## Exercise brief
This exercise asks for an exact copy of every entry below, with pictures omitted.

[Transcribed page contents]
* * * *

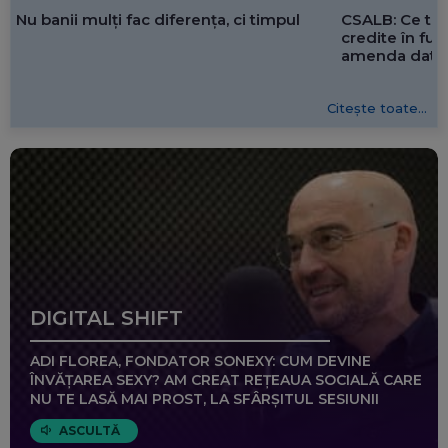
CSALB: Ce tre
Nu banii mulți fac diferența, ci timpul
credite în f
amenda dată 
Citește toate...
DIGITAL SHIFT
ADI FLOREA, FONDATOR SONEXY: CUM DEVINE
ÎNVĂȚAREA SEXY? AM CREAT REȚEAUA SOCIALĂ CARE
NU TE LASĂ MAI PROST, LA SFÂRȘITUL SESIUNII
ASCULTĂ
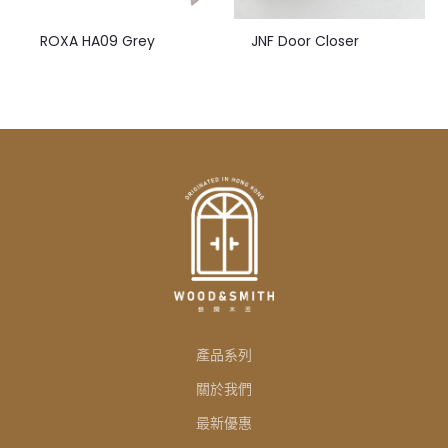
ROXA HA09 Grey
JNF Door Closer
產品系列
關於我們
最新優惠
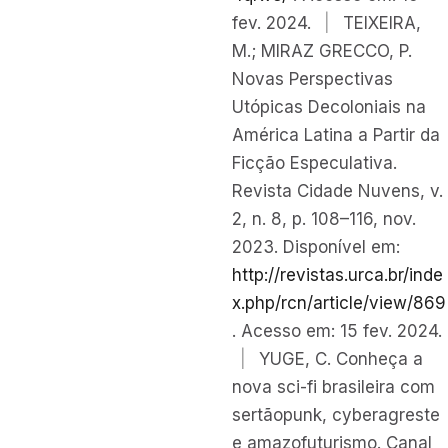
fev. 2024.
|
TEIXEIRA,
M.; MIRAZ GRECCO, P.
Novas Perspectivas
Utópicas Decoloniais na
América Latina a Partir da
Ficção Especulativa.
Revista Cidade Nuvens, v.
2, n. 8, p. 108–116, nov.
2023. Disponível em:
http://revistas.urca.br/inde
x.php/rcn/article/view/869
. Acesso em: 15 fev. 2024.
|
YUGE, C. Conheça a
nova sci-fi brasileira com
sertãopunk, cyberagreste
e amazofuturismo. Canal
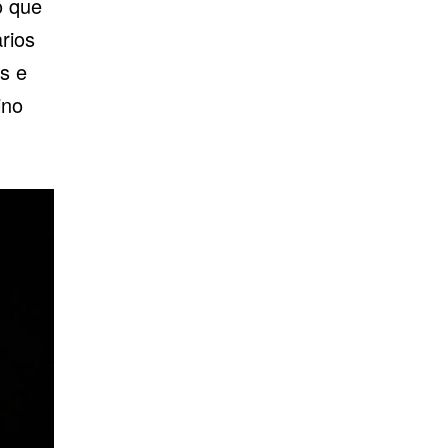
o que
rios
es e
ino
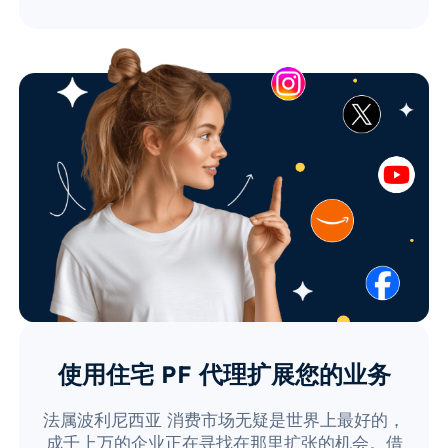
使用住宅 PF 代理扩展您的业务
法属波利尼西亚 消费市场无疑是世界上最好的，
成千上万的企业正在寻找在那里扩张的机会。借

* * * *

## Reply to the exercise
CSALB: Ce tre
Nu banii mulți fac diferența, ci timpul
credite în f
amenda dată 
Citește toate...
DIGITAL SHIFT
ADI FLOREA, FONDATOR SONEXY: CUM DEVINE
ÎNVĂȚAREA SEXY? AM CREAT REȚEAUA SOCIALĂ CARE
NU TE LASĂ MAI PROST, LA SFÂRȘITUL SESIUNII
ASCULTĂ
ROXA HA09 Grey
JNF Door Closer
產品系列
關於我們
最新優惠
fev. 2024.
|
TEIXEIRA,
M.; MIRAZ GRECCO, P.
Novas Perspectivas
Utópicas Decoloniais na
América Latina a Partir da
Ficção Especulativa.
Revista Cidade Nuvens, v.
2, n. 8, p. 108–116, nov.
2023. Disponível em:
http://revistas.urca.br/inde
x.php/rcn/article/view/869
. Acesso em: 15 fev. 2024.
|
YUGE, C. Conheça a
nova sci-fi brasileira com
sertãopunk, cyberagreste
e amazofuturismo. Canal
o que
rios
es e
ino
使用住宅 PF 代理扩展您的业务
法属波利尼西亚 消费市场无疑是世界上最好的，
成千上万的企业正在寻找在那里扩张的机会。借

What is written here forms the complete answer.